_Come procedere_
Scrivi il seguito della recensione di «Happiness Bastards» dei Black Crowes, riprendendo subito dopo l'ultima frase riportata.

_Estratto della pagina_
┄┄┄┄┄┄┄┄┄┄┄┄┄┄┄┄┄┄┄┄
THE BLACK CROWES
“Happiness Bastards”
(Silver Arrow, 2024)
I Black Crowes sono ritornati, o meglio sono ritornate le ceneri di quel che era il gruppo negli anni ’90, con i fratelli Chris e Rich Robinson unici eredi della band. Evaporati gli altri musicisti che facevano parte del gruppo e che non erano certo dei comprimari, a partire da Steve Gorman alla batteria co-fondatore del gruppo, dalla prima chitarra di Jeff Cease, seguito nel secondo disco dal manico più blues di Marc Ford, il basso di Johnny Colt, e il canadese Eddie “Harsch” Hawriysh all’organo come sesto elemento. Una band completamente decimata che si ripresenta a 15 anni di distanza dall’ultimo lavoro del 2009 Before The Frost … Until The Freeze con un nuovo disco, pronti a incassare gloria e denari con un tour imminente. Certo la storia della band ha visto nel tempo numerosi cambi di formazione, litigi continui tra i fratelli Robinson, problemi con sponsor e tour abbandonati, dipendenze da droghe, battaglie legali, odio reciproco, egoismi e ingordigia economica, ma anche collaborazioni importanti tra cui spicca il disco stratosferico con Jimmy Page, quel Live At The Greek del 1999, che nel relativo tour in giro per il mondo, vedrà proprio l’abbandono di Page e la chiusura anticipata dei live per problemi con il chitarrista Rich Robinson, reo di aver rifiutato con un secco “no grazie”, una proposta di collaborazione alla scrittura di nuove canzoni, con il mito dei Led Zeppelin, che tornerà in fretta e furia a casa. Questo per dire quanto fosse lanciata la carriera dei Black Crowes, ma anche di quanto “ego” svolazzasse nell’aria: una questione, questa del tour annullato con Page, che a molti fan non è mai andata giù. La biografia del batterista Steve Gorman, uscita nel 2019 “Hard To Handle The Life And Death Of The Black Crowes”, un memoriale di 368 pagine scritto con il giornalista Steven Hyden, presenta, dal suo punto di vista, una band tutt’altro che “mitica”, così siamo riusciti a farci un’idea un po’ più chiara di quello che erano i Black Crowes negli anni ’90, fino al 2014, anno dell’implosione della band.
┄┄┄┄┄┄┄┄┄┄┄┄┄┄┄┄┄┄┄┄
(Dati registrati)
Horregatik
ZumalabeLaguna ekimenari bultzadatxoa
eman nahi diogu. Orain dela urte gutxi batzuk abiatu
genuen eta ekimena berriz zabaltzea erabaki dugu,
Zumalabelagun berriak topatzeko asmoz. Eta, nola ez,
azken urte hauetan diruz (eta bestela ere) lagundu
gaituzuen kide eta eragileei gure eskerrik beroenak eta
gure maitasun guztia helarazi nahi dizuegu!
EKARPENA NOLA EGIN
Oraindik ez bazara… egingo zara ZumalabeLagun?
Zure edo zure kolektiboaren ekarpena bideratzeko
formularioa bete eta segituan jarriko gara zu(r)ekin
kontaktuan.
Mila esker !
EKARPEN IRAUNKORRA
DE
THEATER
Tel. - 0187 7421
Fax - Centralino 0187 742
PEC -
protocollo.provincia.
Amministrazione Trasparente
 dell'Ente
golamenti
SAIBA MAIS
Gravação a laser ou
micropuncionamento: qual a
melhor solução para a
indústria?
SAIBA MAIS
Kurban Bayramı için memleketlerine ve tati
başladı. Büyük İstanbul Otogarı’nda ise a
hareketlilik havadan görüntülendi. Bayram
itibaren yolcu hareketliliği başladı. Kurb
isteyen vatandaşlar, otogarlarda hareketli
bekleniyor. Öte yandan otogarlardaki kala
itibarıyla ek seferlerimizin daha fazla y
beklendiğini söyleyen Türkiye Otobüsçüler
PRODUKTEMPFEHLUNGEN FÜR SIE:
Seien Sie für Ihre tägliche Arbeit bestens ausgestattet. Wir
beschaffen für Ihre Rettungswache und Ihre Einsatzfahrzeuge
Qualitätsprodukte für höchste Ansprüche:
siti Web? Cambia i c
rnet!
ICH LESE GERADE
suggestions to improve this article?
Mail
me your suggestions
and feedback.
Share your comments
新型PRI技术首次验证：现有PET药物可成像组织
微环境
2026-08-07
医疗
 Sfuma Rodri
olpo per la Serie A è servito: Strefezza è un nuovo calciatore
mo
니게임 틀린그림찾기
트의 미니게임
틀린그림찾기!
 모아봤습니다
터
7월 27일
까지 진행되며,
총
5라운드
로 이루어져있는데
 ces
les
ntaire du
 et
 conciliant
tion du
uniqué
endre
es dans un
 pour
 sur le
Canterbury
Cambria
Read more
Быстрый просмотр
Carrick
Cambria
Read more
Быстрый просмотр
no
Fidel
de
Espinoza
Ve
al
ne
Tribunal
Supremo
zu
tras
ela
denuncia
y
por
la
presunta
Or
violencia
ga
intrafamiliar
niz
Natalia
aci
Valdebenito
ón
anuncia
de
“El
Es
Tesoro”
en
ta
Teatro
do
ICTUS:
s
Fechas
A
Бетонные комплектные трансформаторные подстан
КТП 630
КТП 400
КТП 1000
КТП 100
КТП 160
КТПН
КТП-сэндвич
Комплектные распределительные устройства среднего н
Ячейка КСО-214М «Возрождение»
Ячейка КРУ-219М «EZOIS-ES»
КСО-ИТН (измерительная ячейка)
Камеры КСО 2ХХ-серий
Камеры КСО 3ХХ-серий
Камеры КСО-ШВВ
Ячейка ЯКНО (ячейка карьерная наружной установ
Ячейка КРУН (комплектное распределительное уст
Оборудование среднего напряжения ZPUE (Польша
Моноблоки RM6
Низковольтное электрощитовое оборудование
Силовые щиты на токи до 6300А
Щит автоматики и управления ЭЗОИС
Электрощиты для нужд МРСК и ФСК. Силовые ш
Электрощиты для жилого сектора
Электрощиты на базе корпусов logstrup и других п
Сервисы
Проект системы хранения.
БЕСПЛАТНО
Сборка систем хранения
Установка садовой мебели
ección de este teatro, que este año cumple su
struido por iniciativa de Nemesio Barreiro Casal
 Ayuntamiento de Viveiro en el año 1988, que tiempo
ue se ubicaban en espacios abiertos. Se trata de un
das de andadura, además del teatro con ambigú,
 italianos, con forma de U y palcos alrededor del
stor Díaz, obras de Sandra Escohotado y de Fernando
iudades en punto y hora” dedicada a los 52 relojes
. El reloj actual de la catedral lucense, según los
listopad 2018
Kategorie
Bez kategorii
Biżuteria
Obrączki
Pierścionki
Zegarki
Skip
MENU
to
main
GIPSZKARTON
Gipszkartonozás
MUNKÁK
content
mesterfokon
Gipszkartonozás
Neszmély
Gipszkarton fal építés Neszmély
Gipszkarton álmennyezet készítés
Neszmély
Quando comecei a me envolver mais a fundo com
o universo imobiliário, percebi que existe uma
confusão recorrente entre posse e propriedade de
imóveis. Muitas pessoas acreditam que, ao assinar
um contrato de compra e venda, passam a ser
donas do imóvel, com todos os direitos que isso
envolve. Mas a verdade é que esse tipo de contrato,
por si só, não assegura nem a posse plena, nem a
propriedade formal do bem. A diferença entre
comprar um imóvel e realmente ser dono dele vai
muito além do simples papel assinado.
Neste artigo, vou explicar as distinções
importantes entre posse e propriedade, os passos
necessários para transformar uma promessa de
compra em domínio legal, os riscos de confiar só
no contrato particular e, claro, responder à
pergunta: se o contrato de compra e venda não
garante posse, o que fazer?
┄┄┄┄┄┄┄┄┄┄┄┄┄┄┄┄┄┄┄┄
_Esito del compito_
C’è da sottolineare che nel disco d’esordio Shake Your Money Makers e nel più maturo The Southern Harmony Companion, appariva, come tecnico, ingegnere del suono e musicista aggiunto in studio, quel Brendan O’Brien che farà poi da produttore a band che hanno segnato un’epoca come Stone Temple Pilots e Pearl Jam, solo per citare un paio di nomi di una lista chilometrica di collaborazioni con i migliori artisti del tempo. Tutti abbiamo gridato al miracolo, in quegli anni in cui il fenomeno musicale del grunge la faceva da padrone, sembrava quasi incredibile e anacronistica l’ascesa e la fama di questo gruppo di Atlanta che riproponeva un hard rock d’annata, ruspante e molto energico, a chitarre spianate che ci piaceva un sacco. E in concerto riproponevano gli stilemi dei vecchi gruppi seventies con tanto di tappeti orientali sul palco, incensi, bandiere sudiste e inneggiamenti al sud: Chris a Milano si presentò con una t-shirt con una scritta gigante, “Southern”, tanto per dissipare ogni dubbio sulle loro origini e intenzioni sonore. Nei dischi a venire hanno saputo ridefinire e ampliare le loro influenze musicali diventando un vero e proprio monumento della musica americana dei nostri tempi. Non sappiamo dire che cosa rimane oggi di quell’esperienza andando ad ascoltare il loro nuovo lavoro, una sorta di déjà-ecoutez, che si rifà al più conosciuto fenomeno del déjà-vu, uno scherzo della mente, della memoria a lungo termine, che scompiglia i ricordi e ci fa apparire un “qualcosa” nel presente come se lo avessimo già visto, già percepito o sentito nel passato.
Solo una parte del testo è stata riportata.